╭─ Materials provided

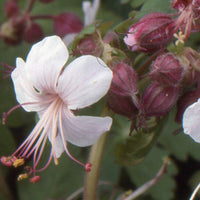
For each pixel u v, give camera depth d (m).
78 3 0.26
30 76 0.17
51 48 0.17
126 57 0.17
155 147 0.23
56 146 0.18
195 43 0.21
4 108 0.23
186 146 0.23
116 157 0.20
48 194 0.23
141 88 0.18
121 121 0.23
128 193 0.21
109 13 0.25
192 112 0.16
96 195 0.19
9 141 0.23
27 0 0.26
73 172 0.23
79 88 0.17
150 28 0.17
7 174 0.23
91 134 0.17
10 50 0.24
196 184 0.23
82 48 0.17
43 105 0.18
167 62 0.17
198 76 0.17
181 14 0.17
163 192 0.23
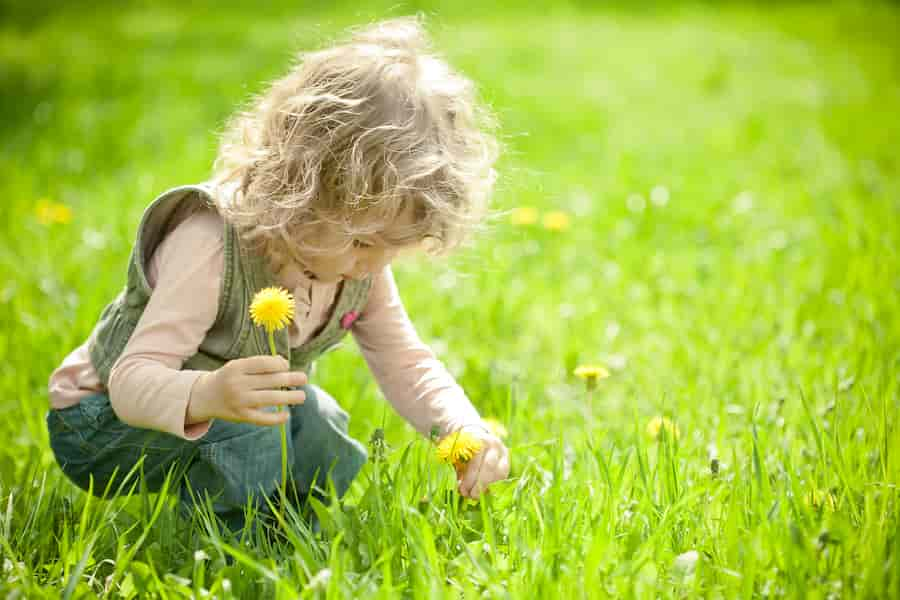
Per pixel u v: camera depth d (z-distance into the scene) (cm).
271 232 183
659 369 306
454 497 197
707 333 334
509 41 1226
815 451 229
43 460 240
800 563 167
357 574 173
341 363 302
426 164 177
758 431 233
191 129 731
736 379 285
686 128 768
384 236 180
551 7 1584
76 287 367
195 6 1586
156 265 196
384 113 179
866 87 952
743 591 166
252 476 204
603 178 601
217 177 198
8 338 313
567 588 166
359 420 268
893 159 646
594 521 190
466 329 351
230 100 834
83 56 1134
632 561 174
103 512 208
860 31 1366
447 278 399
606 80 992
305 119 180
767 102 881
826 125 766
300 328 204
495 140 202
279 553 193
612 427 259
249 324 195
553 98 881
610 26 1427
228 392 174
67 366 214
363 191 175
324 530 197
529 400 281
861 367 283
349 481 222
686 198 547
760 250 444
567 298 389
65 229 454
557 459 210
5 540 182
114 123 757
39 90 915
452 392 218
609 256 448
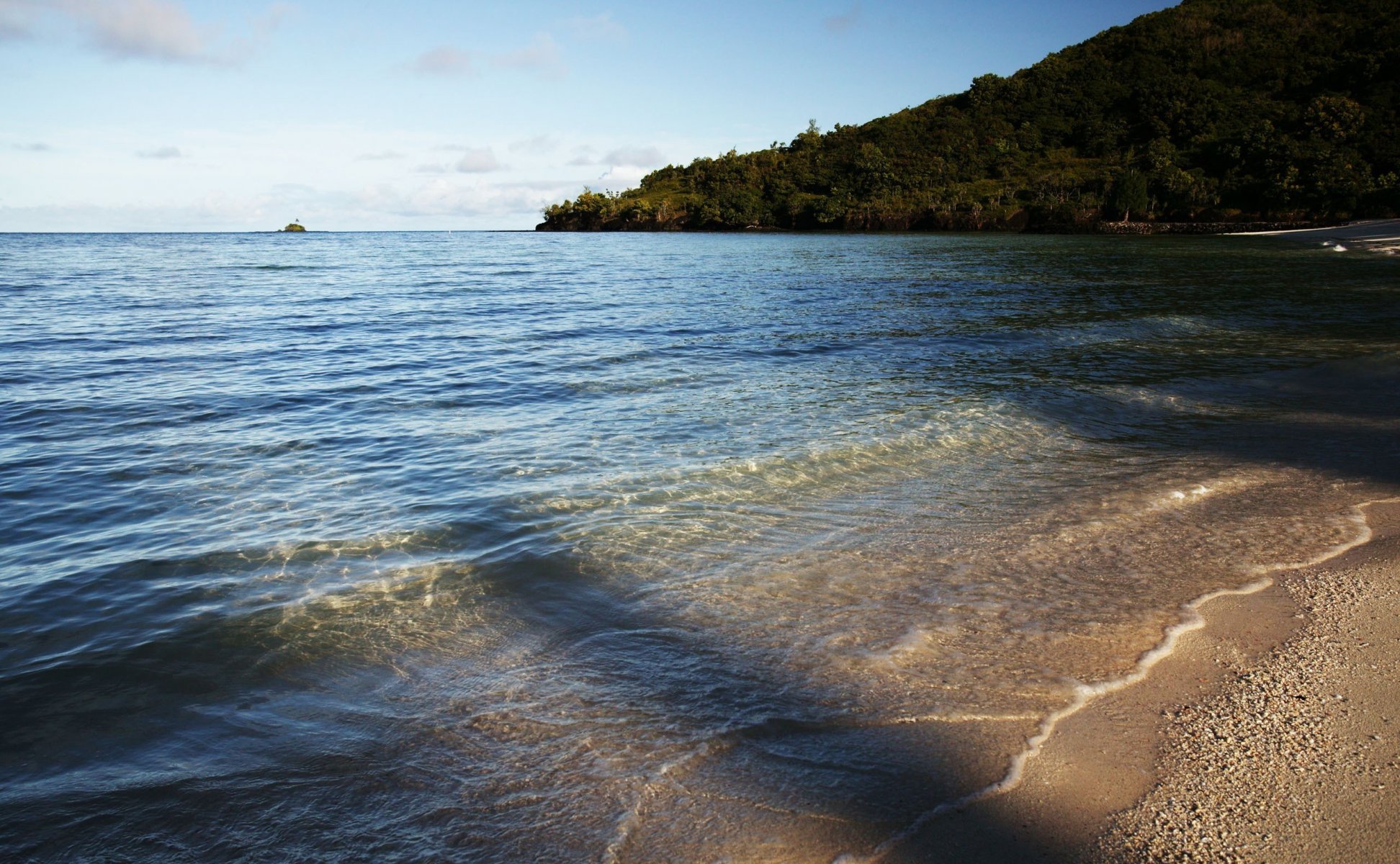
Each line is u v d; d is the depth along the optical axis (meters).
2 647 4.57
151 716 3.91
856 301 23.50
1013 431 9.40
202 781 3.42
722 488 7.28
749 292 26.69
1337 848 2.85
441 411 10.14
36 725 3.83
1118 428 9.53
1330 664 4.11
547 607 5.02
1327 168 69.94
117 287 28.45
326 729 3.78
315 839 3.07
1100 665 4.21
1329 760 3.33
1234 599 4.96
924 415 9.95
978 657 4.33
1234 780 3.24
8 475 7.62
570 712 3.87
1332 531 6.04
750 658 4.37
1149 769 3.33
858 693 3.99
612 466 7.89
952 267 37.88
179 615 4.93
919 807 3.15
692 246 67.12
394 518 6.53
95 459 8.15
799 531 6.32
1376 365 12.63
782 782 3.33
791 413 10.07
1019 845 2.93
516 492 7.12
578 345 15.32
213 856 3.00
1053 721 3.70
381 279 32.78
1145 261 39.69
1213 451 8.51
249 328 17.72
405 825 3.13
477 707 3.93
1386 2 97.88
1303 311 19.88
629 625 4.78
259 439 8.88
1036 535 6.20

╰─
╭─ Materials provided

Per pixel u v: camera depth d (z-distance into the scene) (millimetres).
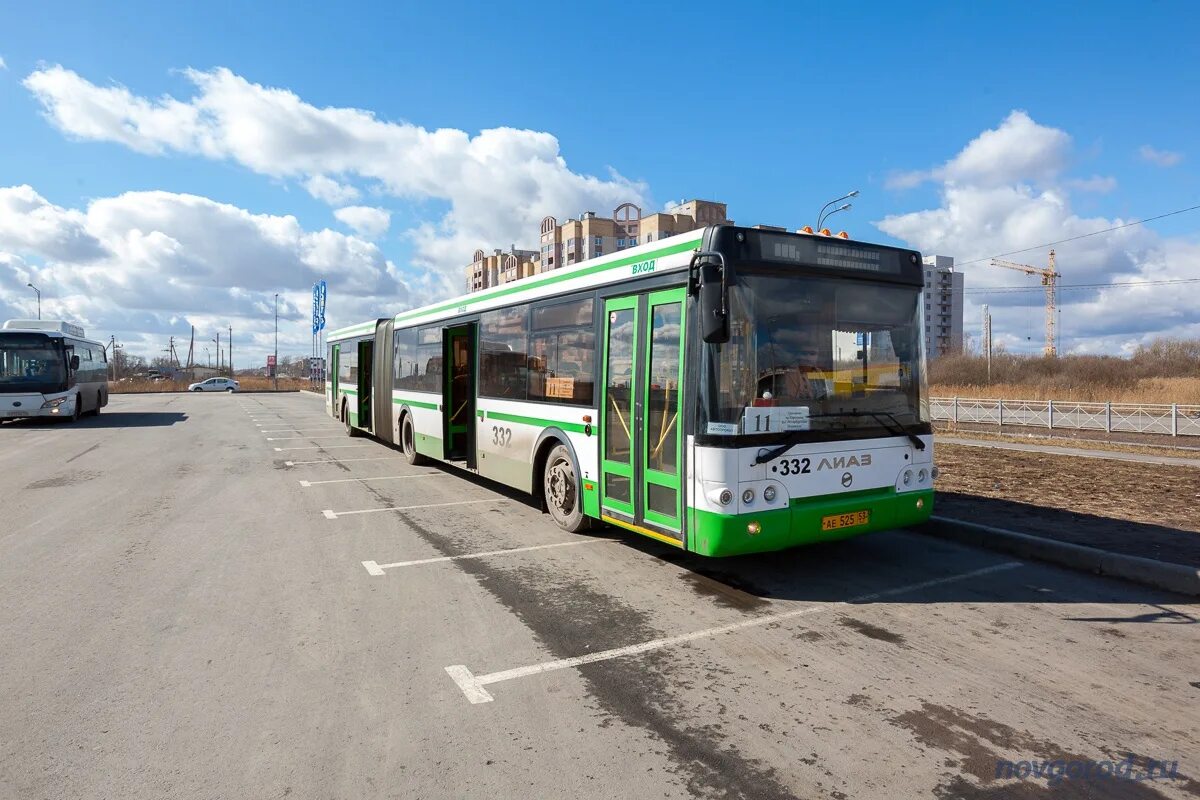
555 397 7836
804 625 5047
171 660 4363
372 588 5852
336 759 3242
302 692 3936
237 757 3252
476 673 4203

╰─

**Prompt:** Go through the records above and return every line that holds the string "depth".

**Result of this exercise:**
For each pixel u v, give camera depth d (m).
Per pixel u v: camera depth d (z-distance into the scene) (cm).
Each line is u v d; d is the depth along the optical axis (meters).
Per pixel u v: camera depth d (z-distance into the scene) (millimetres).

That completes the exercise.